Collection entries
# # # #

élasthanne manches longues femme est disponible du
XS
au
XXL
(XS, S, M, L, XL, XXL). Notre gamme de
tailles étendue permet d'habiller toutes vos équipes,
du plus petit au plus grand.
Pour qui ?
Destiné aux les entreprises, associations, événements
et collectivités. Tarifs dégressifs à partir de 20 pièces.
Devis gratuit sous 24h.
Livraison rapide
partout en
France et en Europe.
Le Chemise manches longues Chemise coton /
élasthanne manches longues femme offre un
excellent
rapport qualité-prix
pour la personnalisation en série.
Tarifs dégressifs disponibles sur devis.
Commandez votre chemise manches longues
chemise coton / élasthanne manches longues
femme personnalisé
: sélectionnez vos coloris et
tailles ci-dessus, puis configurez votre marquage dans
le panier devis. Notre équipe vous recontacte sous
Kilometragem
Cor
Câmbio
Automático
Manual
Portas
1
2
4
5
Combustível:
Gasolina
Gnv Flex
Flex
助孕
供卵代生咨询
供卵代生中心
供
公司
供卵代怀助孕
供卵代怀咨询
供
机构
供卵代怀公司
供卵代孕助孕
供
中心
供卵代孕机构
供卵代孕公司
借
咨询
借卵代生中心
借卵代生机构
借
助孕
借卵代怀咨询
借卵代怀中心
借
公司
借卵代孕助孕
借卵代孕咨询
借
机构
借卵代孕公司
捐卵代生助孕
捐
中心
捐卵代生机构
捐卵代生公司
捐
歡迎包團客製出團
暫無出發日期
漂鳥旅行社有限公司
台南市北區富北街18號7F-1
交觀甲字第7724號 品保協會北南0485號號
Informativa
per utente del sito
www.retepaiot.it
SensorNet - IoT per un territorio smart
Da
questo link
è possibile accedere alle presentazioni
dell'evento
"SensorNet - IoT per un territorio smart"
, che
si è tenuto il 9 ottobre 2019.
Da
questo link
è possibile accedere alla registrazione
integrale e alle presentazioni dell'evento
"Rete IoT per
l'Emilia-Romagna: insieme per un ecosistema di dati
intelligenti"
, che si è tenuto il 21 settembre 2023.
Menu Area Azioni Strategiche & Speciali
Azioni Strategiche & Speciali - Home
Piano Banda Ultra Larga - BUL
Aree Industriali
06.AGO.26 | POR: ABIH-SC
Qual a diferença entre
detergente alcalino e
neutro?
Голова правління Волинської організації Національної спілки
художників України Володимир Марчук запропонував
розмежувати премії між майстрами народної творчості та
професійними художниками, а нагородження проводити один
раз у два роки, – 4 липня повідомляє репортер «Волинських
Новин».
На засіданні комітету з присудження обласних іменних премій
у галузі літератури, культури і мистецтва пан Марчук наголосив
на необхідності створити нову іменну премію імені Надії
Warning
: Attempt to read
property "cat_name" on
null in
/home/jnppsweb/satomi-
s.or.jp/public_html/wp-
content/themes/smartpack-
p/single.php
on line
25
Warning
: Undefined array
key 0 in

# # # #

Output the lines above exactly, but only those between the line holding "Le Chemise manches longues Chemise coton /" and the line holding "femme personnalisé", inclusive.

## RESPONSE FOR THIS EXERCISE
Le Chemise manches longues Chemise coton /
élasthanne manches longues femme offre un
excellent
rapport qualité-prix
pour la personnalisation en série.
Tarifs dégressifs disponibles sur devis.
Commandez votre chemise manches longues
chemise coton / élasthanne manches longues
femme personnalisé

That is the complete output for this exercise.